El saber epidemiológico indica que el retorno a la normalidad tiene que basarse en la segmentación geográfica, poblacional y funcional. Una lucha activa contra la pérdida del año lectivo impone que se restauren las clases empezando por las áreas en fase cinco. Eso comprende varias provincias, alguna de las cuales ya están en aprestos para reabrir escuelas. El retorno de los planteles docentes a las escuelas debiera ser promovido en todo el país, con horarios reducidos y las prevenciones sanitarias que corresponden.
La política centralizada y uniforme ha sido útil para dar la alarma pero se volvió luego arbitraria y nos privó de un manejo situado y flexible de la crisis. El decreto del 2 de agosto y su segunda cláusula, que criminaliza las reuniones familiares en todo el país es un ejemplo extremo, rayano en el despotismo. Que en esa prohibición se haya omitido a la educación admite dos interpretaciones: es un giro a favor de la reanudación gradual de clases o, por el contrario, es una nueva expresión de la contumaz indiferencia de las autoridades hacia las escuelas.
Es imperioso que las clases presenciales vuelvan.
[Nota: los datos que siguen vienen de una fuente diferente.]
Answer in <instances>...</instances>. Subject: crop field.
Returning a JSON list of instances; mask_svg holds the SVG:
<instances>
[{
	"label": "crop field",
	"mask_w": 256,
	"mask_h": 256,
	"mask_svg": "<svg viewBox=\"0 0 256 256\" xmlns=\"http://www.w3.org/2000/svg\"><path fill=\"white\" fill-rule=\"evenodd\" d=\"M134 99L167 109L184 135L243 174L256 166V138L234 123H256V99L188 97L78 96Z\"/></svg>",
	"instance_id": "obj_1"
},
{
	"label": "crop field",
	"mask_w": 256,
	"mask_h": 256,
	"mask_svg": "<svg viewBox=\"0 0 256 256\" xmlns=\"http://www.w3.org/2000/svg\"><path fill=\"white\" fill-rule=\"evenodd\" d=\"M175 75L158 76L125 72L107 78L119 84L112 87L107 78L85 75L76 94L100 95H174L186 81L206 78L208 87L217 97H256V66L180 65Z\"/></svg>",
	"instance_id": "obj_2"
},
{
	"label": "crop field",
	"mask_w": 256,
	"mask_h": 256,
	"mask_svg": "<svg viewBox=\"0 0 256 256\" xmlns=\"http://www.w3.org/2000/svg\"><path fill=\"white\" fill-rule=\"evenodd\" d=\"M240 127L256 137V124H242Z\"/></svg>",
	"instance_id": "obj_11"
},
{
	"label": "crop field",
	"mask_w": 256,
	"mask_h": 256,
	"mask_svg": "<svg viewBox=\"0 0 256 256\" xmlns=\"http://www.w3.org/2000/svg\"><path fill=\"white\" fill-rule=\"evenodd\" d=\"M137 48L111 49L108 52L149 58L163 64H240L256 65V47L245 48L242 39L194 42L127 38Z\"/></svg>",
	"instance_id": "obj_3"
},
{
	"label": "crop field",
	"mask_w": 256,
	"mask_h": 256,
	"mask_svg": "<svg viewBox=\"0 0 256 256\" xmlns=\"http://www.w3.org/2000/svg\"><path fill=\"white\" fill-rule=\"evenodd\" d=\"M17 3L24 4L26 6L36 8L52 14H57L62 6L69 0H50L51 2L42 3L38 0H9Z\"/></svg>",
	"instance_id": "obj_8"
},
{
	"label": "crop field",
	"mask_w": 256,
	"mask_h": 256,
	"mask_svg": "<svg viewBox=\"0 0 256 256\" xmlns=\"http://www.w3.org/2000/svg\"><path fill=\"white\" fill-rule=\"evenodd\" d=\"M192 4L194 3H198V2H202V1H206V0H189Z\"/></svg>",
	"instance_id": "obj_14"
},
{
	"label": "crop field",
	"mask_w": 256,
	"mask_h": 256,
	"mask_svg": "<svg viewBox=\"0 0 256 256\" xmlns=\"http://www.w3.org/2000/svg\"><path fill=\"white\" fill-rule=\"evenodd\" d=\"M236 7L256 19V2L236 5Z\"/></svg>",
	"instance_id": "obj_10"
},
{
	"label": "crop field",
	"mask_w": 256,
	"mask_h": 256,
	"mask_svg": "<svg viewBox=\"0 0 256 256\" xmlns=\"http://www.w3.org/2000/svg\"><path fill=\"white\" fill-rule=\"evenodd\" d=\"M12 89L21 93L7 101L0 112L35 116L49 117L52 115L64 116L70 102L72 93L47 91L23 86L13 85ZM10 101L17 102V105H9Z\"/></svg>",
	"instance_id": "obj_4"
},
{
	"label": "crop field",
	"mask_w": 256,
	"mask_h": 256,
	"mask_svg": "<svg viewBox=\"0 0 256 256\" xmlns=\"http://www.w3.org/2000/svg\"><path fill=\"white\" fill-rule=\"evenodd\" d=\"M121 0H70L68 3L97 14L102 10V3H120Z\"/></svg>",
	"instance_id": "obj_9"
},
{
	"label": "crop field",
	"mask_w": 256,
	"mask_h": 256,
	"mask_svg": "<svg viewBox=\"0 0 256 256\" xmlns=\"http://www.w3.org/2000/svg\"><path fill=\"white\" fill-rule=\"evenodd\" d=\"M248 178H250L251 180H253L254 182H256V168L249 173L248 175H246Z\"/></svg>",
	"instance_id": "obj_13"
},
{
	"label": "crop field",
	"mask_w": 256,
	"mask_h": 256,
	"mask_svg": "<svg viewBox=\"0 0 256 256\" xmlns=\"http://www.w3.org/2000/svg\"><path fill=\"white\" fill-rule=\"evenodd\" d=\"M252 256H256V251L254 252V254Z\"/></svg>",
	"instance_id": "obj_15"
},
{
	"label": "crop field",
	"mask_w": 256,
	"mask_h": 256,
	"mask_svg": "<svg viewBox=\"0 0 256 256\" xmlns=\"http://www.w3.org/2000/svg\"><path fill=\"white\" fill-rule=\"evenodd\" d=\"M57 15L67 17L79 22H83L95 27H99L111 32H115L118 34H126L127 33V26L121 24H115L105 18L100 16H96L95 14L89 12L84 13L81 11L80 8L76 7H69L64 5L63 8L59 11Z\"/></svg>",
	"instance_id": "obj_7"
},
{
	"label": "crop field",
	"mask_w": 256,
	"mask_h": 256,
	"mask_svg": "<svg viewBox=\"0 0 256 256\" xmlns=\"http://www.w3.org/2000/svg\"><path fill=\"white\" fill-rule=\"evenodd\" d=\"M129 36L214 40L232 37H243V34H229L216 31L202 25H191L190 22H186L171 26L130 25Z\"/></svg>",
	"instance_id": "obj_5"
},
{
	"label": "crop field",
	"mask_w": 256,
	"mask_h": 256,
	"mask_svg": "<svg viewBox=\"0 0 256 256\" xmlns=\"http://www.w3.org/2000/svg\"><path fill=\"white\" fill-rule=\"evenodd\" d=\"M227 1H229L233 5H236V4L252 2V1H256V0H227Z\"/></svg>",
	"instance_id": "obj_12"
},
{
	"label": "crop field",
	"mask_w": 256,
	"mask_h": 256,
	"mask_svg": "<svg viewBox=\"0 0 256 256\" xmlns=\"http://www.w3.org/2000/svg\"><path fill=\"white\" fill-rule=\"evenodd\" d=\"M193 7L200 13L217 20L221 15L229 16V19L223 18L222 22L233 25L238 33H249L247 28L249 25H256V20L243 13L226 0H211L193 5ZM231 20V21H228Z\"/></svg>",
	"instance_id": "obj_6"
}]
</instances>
Los alumnos deben ser atendidos según sus edades en días alternados. El monitoreo epidemiológico y sus instrumentos: el testeo y el rastreo deben articularse con la táctica de la intermitencia valvular. Las nuevas tecnologías han llegado para quedarse pero no sustituyen el contacto cara a cara en las aulas. Este primer semestre dejó ya su marca generacional; sin embargo esa pérdida debe revertirse cuanto antes. Movilizar el potencial educativo del país se hace así la estrategia indispensable.
Publicado en Visión Federal el 6 de agosto de 2020.